Не думаю, что когда-нибудь настанет срок показать сии листки, исчерченные мелким моим почерком, спрыснутые вином и прокуренные бивачным дымом, кому-то из столичных издателей. Что увидит он в них? Ложь, насмешку над великими, пустое фанфаронство да искажение исторических фактов! Мне ли надлежит вступать посему в споры или вбивать истину в дубовые башки их шашкою и пистолетом?! Время всех рассудит и всё расставит долженствующим образом…
А я, пожалуй, поеду и, как обещал, отвезу поклон городу Парижу. Путь долгий, война с Наполеоном ещё не окончена. Ещё не поднималась Россия во весь исполинский рост свой, и горе её неприятелям, если она когда-нибудь поднимется! А пока…
Словарь малопонятных и не всегда вразумительных слов:
Авангард – красивое жизнеутверждающее и искусствоведческое слово! Сразу вспоминаются Хлебников и Малевич, но вообще-то с военной точки зрения – это те, кто идут впереди… и получают первыми, по первое число!
«Аннушка» – ласковое название ордена Святой Анны 1-й, 2-й или 3-й степени. Там же ордена Святого Владимира и Георгия, последний был как сугубо офицерский, так и исключительно солдатский. Впрочем, их «Вовочками» и «Жоржиками» почему-то не называли…
Арьергард – то же самое, что и авангард, но с точностью до наоборот. Сидеть там было тихо, скучно и непочётно, а впереди идущие ещё и обзывали «задницей»…
Банник – здоровенный ёршик на палке, именно им забивают… снаряд… в пушку… туго!
«Безе» – в жаргонном гусарском обращении значило «французский поцелуй». Впоследствии послужило названием пирожного…
Ботики – именно так гусары ласково и нежно называли свои коротенькие сапожки.

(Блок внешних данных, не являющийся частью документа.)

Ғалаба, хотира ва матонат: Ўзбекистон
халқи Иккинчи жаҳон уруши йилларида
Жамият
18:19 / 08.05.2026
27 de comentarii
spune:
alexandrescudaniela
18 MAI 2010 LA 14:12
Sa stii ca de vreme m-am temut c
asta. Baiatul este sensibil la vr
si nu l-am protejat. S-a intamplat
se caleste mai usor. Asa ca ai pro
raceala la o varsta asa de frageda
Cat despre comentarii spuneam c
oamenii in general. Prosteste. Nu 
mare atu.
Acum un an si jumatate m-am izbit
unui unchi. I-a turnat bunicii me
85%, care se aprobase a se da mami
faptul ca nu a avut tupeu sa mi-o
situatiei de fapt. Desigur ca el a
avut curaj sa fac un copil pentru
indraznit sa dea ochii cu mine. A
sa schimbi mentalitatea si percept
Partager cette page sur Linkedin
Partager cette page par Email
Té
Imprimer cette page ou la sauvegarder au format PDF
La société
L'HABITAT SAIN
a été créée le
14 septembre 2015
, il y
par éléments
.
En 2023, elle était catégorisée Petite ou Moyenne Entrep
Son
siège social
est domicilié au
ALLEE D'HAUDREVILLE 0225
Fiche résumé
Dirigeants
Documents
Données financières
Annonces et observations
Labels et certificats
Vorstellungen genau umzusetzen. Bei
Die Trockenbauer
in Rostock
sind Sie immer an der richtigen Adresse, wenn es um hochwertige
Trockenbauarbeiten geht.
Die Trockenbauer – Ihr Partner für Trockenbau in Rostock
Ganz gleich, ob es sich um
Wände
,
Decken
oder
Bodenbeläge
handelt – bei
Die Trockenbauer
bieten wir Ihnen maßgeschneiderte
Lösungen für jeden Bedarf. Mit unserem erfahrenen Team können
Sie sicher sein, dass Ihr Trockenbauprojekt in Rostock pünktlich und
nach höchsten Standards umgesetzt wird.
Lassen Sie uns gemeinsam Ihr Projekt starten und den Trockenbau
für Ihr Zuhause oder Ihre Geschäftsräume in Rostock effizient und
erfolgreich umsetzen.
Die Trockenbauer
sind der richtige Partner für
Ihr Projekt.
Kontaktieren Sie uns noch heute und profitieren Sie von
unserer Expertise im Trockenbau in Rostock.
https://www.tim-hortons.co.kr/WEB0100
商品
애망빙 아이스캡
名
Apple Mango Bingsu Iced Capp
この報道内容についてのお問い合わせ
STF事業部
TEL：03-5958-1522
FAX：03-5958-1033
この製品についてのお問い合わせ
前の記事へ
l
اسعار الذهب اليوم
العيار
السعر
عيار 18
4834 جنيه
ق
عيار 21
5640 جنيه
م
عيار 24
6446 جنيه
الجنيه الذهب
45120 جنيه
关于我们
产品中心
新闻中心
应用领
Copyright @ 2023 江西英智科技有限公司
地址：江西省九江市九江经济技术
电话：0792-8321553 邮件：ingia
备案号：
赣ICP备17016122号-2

«Ворчуны» – самая старая, опытная и верная гвардия самого Наполеона. Говорят, только им он позволял критиковать свою политику и в лицо называть себя «коротышкой». В последнее верится с трудом…
Доломан – гусарский мундир венгерского покроя. Каждый полк имел свой цвет мундира и разные маленькие заморочки. Параллельные шнурочки от горла до пупа придавали сходство с Кощеем Бессмертным, но дамы млели… Во все времена!
Инфантерия – пехота. Название наверняка придумали гусары, презрительно считающие всех, кто ходит пешком, – инфантильными…
Канонир – артиллерист, как раз-таки и забивающий туго… в пушку!
Кивер – цилиндрический головной убор с козырьком, двуглавым орлом, султаном и всякими висячими побрякушками. Мог быть использован для чего угодно в буквальном смысле…
Лафет – ложе для пушки, обычно на колёсах. Очень удобен как катафалк для почётной транспортировки павших героев.
Маркитант – торговец, снабжающий выпивкой своих же солдат. То есть спекулянт в форме и при исполнении…
Манкировать – избегать, косить, уклоняться от исполнения супружеского долга.
Ментик – вовсе не маленький мент, а короткая зимняя куртка. Традиционно надевалась на одно плечо, дабы правая рука чувствовала себя свободнее в бою.
Мундштук – часть удил для управления лошадью. Не путать с мундштуком для курения, оно для лошадей чревато…
Панталоны – сугубо мужские штаны, чаще встречались в пехоте.
Пинд – горный хребет, где селятся музы и сожительствующие с ними поэты. Денис Давыдов тоже бывал там, но наскоком…
Повод – тоже часть удил, а не обязательно то, что ищут ради оправдания пьянки.
Пруссаки – немцы из Пруссии, обычно рыжие, с торчащими усами. В память о них мы до сих пор ласково называем прусаками… тараканов!